The scientific payload aboard Russia's solar research satellite Koronas-Foton was switched off owing to power supply problems on 1 December, Novosti news agency reported. Contact with the spacecraft was subsequently lost, and all attempts to revive the spacecraft failed.
In its orbit, the satellite can monitor the Sun for as long as 25 consecutive days, after which period it will however enter Earth's shadow for a certain amount of time.

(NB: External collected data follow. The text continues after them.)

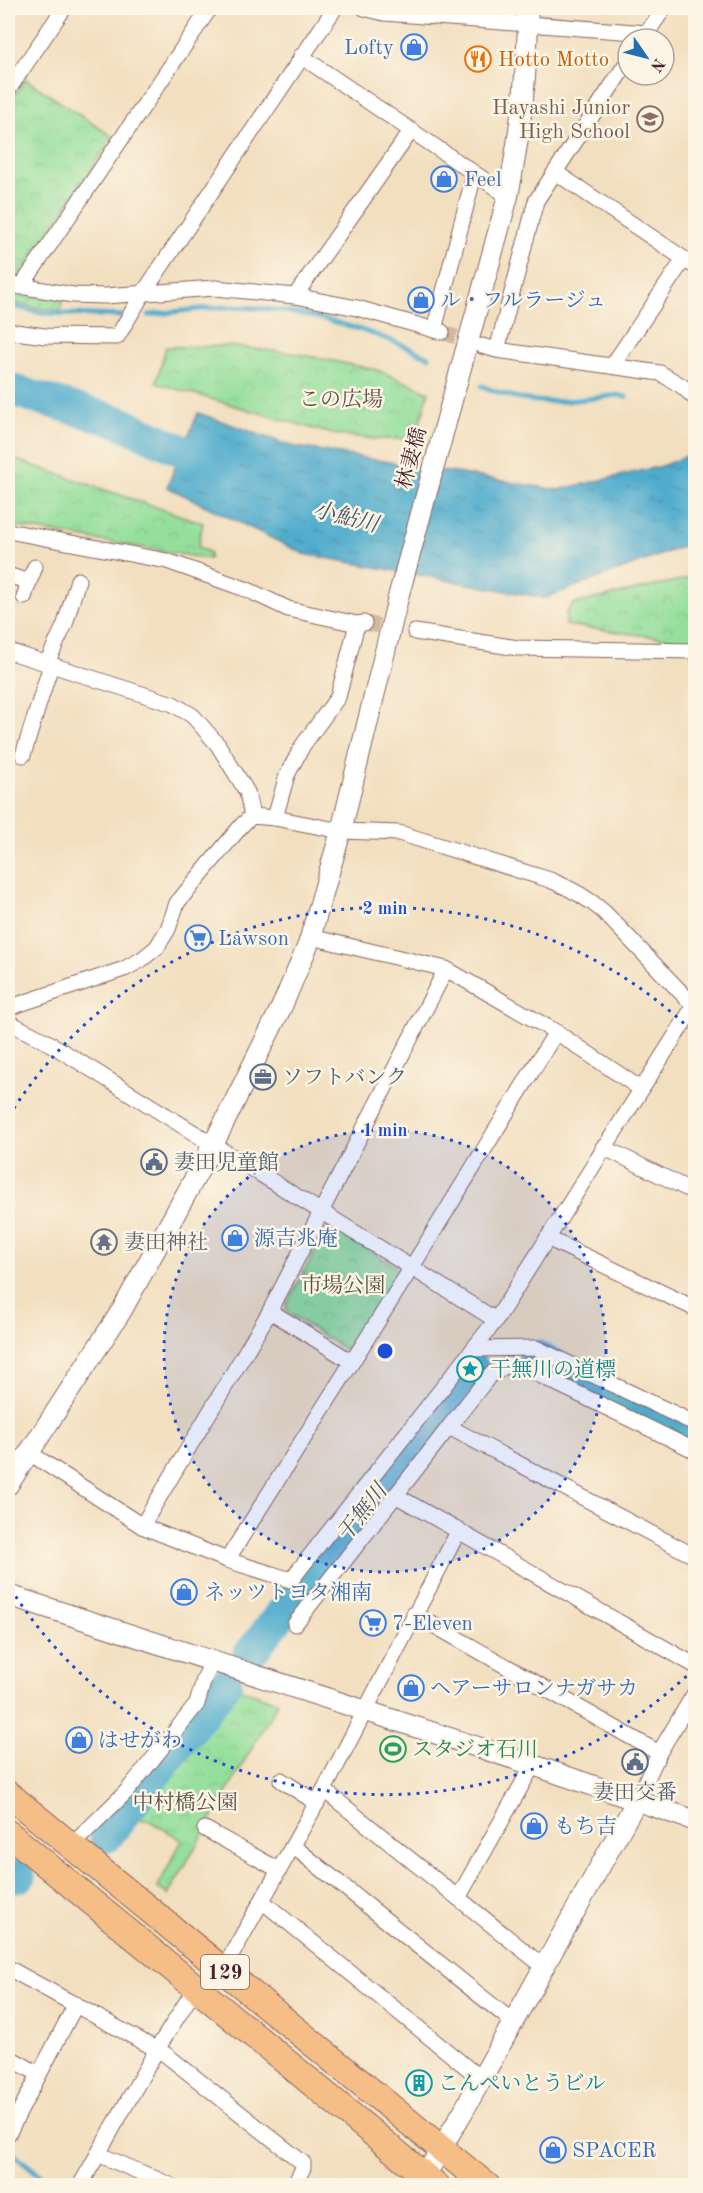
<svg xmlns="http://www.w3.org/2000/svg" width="703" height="2193" font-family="'Old Standard TT','Noto Serif JP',serif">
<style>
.park{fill:url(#park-crowns);stroke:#6f7f63;stroke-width:1.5}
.garden{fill:url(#garden-furrows);stroke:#6f7f63;stroke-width:1.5}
.water{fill:url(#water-ripples);stroke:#4c667c;stroke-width:1.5}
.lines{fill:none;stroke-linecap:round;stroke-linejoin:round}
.stream{stroke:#4faccd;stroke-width:5}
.river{stroke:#4faccd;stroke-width:33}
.minor-tunnel{stroke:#d0b9a1;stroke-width:15;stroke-dasharray:15 8;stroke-linecap:butt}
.minor-casing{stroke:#85625f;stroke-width:17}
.tertiary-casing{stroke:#85625f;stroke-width:22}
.trunk-casing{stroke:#85625f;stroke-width:28}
.minor{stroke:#fff;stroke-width:15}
.tertiary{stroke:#fff;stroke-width:20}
.trunk{stroke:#f6be87;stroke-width:26}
.ring{fill:none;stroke:#1d4ed8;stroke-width:3;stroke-dasharray:3 6}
.labels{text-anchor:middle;stroke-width:5;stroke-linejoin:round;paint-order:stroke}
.shield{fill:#fcf5e5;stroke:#7f5f63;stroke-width:1.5}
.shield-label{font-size:20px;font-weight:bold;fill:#4a1f2b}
.shop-label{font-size:21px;fill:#366cbe;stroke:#fcf5e5;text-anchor:start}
.food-label{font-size:21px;fill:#c56008;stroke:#fcf5e5;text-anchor:start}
.education-label{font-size:21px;fill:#785e54;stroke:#fcf5e5;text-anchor:end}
.park-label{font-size:21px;fill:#5c4f47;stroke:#fcf5e5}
.street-label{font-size:21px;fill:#4a1f2b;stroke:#fcf5e5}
.service-label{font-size:21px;fill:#4e5e75;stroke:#fcf5e5;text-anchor:start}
.worship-label{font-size:21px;fill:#5b616d;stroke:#fcf5e5;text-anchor:start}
.culture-label{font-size:21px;fill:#0d838f;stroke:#fcf5e5;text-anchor:start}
.leisure-label{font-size:21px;fill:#27864d;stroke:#fcf5e5;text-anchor:start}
.water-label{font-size:22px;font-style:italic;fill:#4c576c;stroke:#fcf5e5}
.centre{fill:#1d4ed8;stroke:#fcf5e5;stroke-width:3}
.ring-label{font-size:18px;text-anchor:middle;font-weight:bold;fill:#1d4ed8;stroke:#fcf5e5;stroke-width:5;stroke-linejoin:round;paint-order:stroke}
</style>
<defs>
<pattern id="park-crowns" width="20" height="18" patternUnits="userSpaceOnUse" patternTransform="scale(1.5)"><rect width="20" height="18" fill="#94df9b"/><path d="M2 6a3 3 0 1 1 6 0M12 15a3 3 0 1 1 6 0" fill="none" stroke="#81bf86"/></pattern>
<pattern id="garden-furrows" width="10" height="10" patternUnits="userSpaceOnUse" patternTransform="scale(1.5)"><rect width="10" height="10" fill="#94df9b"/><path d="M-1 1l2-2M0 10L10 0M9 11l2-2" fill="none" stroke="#81bf86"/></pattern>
<pattern id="water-ripples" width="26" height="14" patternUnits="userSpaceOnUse" patternTransform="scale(1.5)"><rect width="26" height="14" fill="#4faccd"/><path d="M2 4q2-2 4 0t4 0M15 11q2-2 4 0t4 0" fill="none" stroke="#448ba7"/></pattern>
</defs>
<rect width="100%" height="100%" fill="#fcf5e5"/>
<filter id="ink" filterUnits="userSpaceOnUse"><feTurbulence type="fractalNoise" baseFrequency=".0167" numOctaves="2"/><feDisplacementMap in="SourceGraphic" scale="12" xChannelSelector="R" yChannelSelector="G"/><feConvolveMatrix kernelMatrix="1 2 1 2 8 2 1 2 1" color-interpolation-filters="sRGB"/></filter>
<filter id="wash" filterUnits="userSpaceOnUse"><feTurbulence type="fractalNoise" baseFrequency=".008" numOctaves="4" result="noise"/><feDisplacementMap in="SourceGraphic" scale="24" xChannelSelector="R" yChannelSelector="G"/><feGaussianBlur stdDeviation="1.35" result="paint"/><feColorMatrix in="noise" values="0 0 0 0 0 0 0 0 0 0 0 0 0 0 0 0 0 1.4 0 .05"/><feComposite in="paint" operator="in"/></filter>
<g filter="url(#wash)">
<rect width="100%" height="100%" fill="#f2dfbf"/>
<g class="park">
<polygon points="25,79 113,137 19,276 12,279 8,277 8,105"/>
<polygon points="229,346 299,354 377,370 429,392 415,439 374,439 332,434 156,383 166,347"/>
<polygon points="8,457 203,523 198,547 210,553 209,559 8,525"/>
<polygon points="695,577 695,646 682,645 671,639 566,625 566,614 573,604"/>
<polygon points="333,1226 396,1267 398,1274 351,1346 344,1349 288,1313 286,1305 327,1229"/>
<polygon points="237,1688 278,1702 168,1895 158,1887 182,1840 150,1821 132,1818"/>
</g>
<polygon class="garden" points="8,291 25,296 62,298 61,310 44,309 8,302"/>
<polygon class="water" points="198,413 292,446 558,490 662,466 695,452 695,542 545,598 304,554 167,487"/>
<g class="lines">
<g class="stream">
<polyline points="8,305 42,313 122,316"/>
<path d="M149,315C175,312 202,308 228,307C293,306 371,329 429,357"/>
<path d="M482,386C535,409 563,402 618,395L626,397"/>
<polyline points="8,2149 42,2177 57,2186"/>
</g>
<g class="river">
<polyline points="8,389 119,422 222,469"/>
<polyline points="537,1357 696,1437"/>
<polyline points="249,1655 474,1369"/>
<polyline points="106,1837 226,1683"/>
<polyline points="8,1879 19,1876"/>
</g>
</g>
</g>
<g filter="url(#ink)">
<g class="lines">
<g class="minor-tunnel">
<polyline points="442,332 476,344"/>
<polyline points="364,623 415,632"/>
</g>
<g class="minor-casing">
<g id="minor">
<polyline points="364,8 384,13 647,33"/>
<polyline points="643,39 664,8"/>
<polyline points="301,56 508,196"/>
<polyline points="8,90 64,8"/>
<polyline points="555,172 696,267"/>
<polyline points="8,284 73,295 105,296 215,288 295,296 357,308 442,332"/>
<polyline points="21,287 210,8"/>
<polyline points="295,296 411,131"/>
<polyline points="434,330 474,175"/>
<polyline points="8,331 45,336 117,337 144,292 335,8"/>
<polyline points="482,346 497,350 660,373 682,386 696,399"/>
<polyline points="497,350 536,201 628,61"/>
<polyline points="612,366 684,259"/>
<polyline points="8,531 167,561 248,590 288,609 357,624 364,623"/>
<polyline points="8,575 29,582 35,567"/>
<polyline points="24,597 29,582"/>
<polyline points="415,632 518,648 696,651"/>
<polyline points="8,651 173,704 193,716 218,745 247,792 252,816"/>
<polyline points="47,663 65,624 78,580"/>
<polyline points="23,755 51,665"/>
<polyline points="275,818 287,775 303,745 338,697 357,624"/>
<polyline points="311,937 446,969 556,1032 641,1089"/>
<path d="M8,1008L124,969L141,960L157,947L168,929L177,903L242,825L252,816L275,818L341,831L399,833L550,880C570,888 587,897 604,912L696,1008"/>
<polyline points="8,1022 49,1043 496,1320"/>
<polyline points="603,1147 696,1193"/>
<polyline points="547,1238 696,1309"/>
<polyline points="270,1311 352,1362"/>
<polyline points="475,1349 536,1348 696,1424"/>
<polyline points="449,1427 490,1375 508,1365 527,1369 696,1451"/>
<polyline points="28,1452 142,1526 227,1560 291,1580 496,1320 694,1006"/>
<polyline points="395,1495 696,1666"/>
<polyline points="142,1526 270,1311 446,969"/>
<polyline points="227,1560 412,1267 556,1032"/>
<polyline points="414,1614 659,1753"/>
<polyline points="295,1624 449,1427 696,1557"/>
<polyline points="281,1780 317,1803"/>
<polyline points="324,1790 544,1967"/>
<polyline points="636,1802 659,1753 696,1691"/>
<polyline points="205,1829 279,1870"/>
<polyline points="71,1846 127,1791 197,1704 204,1679 212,1662"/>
<polyline points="293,1846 513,2022"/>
<polyline points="458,1898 533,1765"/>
<polyline points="262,1901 481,2079"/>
<polyline points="8,1968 165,2054 303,2163 303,2168 294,2186"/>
<polyline points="223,1970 324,1790 459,1530"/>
<polyline points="8,2057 39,2074"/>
<polyline points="8,2134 76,2004"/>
<polyline points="98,2154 172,2186"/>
<polyline points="80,2186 156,2051 196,1987"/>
</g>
</g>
<g class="tertiary-casing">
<g id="tertiary">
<path d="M8,1485L122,1310L213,1145L282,1006L308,945L341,831L399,594L508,196C517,150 523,110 526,63C527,44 529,26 527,8"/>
<polyline points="8,1595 533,1765 696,1821"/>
<polyline points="425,2176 464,2110 636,1802"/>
</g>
</g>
<g class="trunk-casing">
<g id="trunk">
<polyline points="8,1794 487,2186"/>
<polyline points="8,1833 437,2186"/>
</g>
</g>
<use href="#minor" class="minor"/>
<use href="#tertiary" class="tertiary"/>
<use href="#trunk" class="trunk"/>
</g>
</g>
<circle cx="385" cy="1351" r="221" fill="#1d4ed8" fill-opacity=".12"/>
<g class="ring">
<circle cx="385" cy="1351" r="221"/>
<path d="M693 1670A443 443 0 0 1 9 1586M9 1116A443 443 0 0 1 693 1032"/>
</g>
<defs>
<g id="shop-ring" transform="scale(1.35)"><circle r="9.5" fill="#fcf5e5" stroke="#3f7fe0" stroke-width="1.5"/><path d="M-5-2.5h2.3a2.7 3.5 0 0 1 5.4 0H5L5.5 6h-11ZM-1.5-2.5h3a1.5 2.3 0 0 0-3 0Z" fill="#3f7fe0"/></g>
<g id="restaurant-ring" transform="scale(1.35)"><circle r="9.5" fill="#fcf5e5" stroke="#e8710a" stroke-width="1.5"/><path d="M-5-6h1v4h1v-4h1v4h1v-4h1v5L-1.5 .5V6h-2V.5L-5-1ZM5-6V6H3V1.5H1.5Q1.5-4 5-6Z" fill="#e8710a"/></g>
<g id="school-ring" transform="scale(1.35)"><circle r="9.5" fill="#fcf5e5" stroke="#8d6e63" stroke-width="1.5"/><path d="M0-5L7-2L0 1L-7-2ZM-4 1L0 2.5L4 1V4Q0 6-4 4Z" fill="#8d6e63"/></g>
<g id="supermarket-ring" transform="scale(1.35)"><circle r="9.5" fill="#fcf5e5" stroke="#3f7fe0" stroke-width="1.5"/><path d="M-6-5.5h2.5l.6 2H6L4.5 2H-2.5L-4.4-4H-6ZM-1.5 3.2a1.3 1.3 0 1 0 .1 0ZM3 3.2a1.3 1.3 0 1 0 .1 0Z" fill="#3f7fe0"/></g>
<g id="office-ring" transform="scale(1.35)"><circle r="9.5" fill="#fcf5e5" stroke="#5c6f8a" stroke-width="1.5"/><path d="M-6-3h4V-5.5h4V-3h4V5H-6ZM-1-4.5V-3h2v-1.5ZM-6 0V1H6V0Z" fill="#5c6f8a"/></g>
<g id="civic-ring" transform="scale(1.35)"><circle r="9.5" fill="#fcf5e5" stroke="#5c6f8a" stroke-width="1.5"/><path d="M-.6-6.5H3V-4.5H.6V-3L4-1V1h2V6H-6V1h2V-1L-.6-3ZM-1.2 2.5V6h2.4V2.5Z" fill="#5c6f8a"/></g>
<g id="temple-ring" transform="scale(1.35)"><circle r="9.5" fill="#fcf5e5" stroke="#6b7280" stroke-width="1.5"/><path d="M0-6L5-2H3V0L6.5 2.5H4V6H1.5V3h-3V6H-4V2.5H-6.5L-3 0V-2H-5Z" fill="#6b7280"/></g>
<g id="sight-ring" transform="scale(1.35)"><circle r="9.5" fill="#fcf5e5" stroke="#0f9aa8" stroke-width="1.5"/><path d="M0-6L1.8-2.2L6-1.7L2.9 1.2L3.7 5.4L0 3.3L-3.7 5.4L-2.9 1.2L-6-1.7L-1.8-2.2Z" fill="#0f9aa8"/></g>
<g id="stadium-ring" transform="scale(1.35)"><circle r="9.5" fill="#fcf5e5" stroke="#2e9e5b" stroke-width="1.5"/><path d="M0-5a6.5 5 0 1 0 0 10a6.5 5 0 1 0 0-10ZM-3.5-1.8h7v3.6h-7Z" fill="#2e9e5b"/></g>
<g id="building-ring" transform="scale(1.35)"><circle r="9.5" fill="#fcf5e5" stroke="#0f9aa8" stroke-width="1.5"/><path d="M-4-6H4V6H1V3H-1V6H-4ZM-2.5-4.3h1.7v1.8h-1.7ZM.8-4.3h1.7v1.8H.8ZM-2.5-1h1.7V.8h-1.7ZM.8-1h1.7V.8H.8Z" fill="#0f9aa8"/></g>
</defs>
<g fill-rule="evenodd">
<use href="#shop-ring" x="414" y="47"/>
<use href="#restaurant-ring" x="478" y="59"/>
<use href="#school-ring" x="650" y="119"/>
<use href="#shop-ring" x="444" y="179"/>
<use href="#shop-ring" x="421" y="300"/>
<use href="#supermarket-ring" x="198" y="938"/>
<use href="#office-ring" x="263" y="1077"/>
<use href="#civic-ring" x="154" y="1162"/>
<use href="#shop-ring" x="235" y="1238"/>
<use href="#temple-ring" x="104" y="1242"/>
<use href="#sight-ring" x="470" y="1369"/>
<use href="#shop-ring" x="184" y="1592"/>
<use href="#supermarket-ring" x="373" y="1623"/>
<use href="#shop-ring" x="411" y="1688"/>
<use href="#shop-ring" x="79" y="1740"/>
<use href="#stadium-ring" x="393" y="1749"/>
<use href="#civic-ring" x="635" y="1762"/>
<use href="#shop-ring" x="534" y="1826"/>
<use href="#building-ring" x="419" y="2083"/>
<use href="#shop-ring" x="553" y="2150"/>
</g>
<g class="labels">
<rect class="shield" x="201" y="1955" width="48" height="34" rx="4.5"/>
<g class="shield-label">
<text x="225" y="1979">129</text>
</g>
<g class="shop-label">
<text x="394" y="54" text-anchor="end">Lofty</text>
<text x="464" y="186">Feel</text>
<text x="440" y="307">ル・フルラージュ</text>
<text x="218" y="945">Lawson</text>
<text x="254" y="1245">源吉兆庵</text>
<text x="204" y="1599">ネッツトヨタ湘南</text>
<text x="392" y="1630">7-Eleven</text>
<text x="430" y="1695">ヘアーサロンナガサカ</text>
<text x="98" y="1747">はせがわ</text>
<text x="554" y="1833">もち吉</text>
<text x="572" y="2157">SPACER</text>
</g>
<g class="food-label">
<text x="498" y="66">Hotto Motto</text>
</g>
<g class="education-label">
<text x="630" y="114">Hayashi Junior<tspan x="630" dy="24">High School</tspan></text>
</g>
<g class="park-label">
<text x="341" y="406">この広場</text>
<text x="343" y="1292">市場公園</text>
<text x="185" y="1809">中村橋公園</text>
</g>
<g class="street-label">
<text transform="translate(411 458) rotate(-75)" y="7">林妻橋</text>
</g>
<g class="service-label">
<text x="282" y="1084">ソフトバンク</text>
<text x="174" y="1169">妻田児童館</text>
<text x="635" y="1799" text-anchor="middle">妻田交番</text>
</g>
<g class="worship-label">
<text x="124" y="1249">妻田神社</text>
</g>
<g class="culture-label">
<text x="490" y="1376">干無川の道標</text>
<text x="438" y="2090">こんぺいとうビル</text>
</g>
<g class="leisure-label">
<text x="412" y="1756">スタジオ石川</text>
</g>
<g class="water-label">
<text transform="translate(346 516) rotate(14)" y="8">小鮎川</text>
<text transform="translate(361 1512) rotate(-52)" y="8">干無川</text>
</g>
</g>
<circle cx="385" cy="1351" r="9" class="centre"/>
<g class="ring-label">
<text x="385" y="914">2 min</text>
<text x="385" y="1136">1 min</text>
</g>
<rect width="703" height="2193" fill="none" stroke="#fcf5e5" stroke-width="30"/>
<g transform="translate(646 57) rotate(125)"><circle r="28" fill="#fcf5e5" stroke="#b59f9b" stroke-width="1.5"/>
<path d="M0-4.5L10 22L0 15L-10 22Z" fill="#1f6fb2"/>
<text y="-9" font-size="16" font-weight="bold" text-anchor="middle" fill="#4a1f2b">N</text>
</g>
</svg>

The problem started in July 2009 during such an eclipse period when the two onboard batteries failed to provide sufficient power. Switching to a backup battery did not improve the situation. As a consequence, the science payload as well as the satellite's heaters shut down about once a month. The intermittent power supply also led to the failure of a sub-unit in the spacecraft's flight control system and the activation of a backup unit.
The flight control system on 1 December then completely turned off one of the batteries because it had become inoperable. The scientific payload was turned off, and reportedly the remaining battery sustained basic operations for about one day, after which ground control lost contact with the satellite.
Yuriy Zaytsev, academic adviser at the Russian Academy of Engineering Sciences, said that "there were hopes that after the satellite reached shadow-free orbit, where solar panels would be continuously illuminated by the Sun, the batteries could be recharged and scientific instruments would be re-activated. However, these hopes were dashed."
He noted that the designer of the satellite - the All-Russia Research and Development Institute of Electromechanics (VNIIEM) - had given a guarantee that it would remain active for three years. In reality, the satellite functioned for no more than 11 months.
"The official reason for the incident is that the designers underestimated how much power would be consumed by the equipment on board the satellite, so its batteries' capacity was insufficient," Mr. Zaytsev said.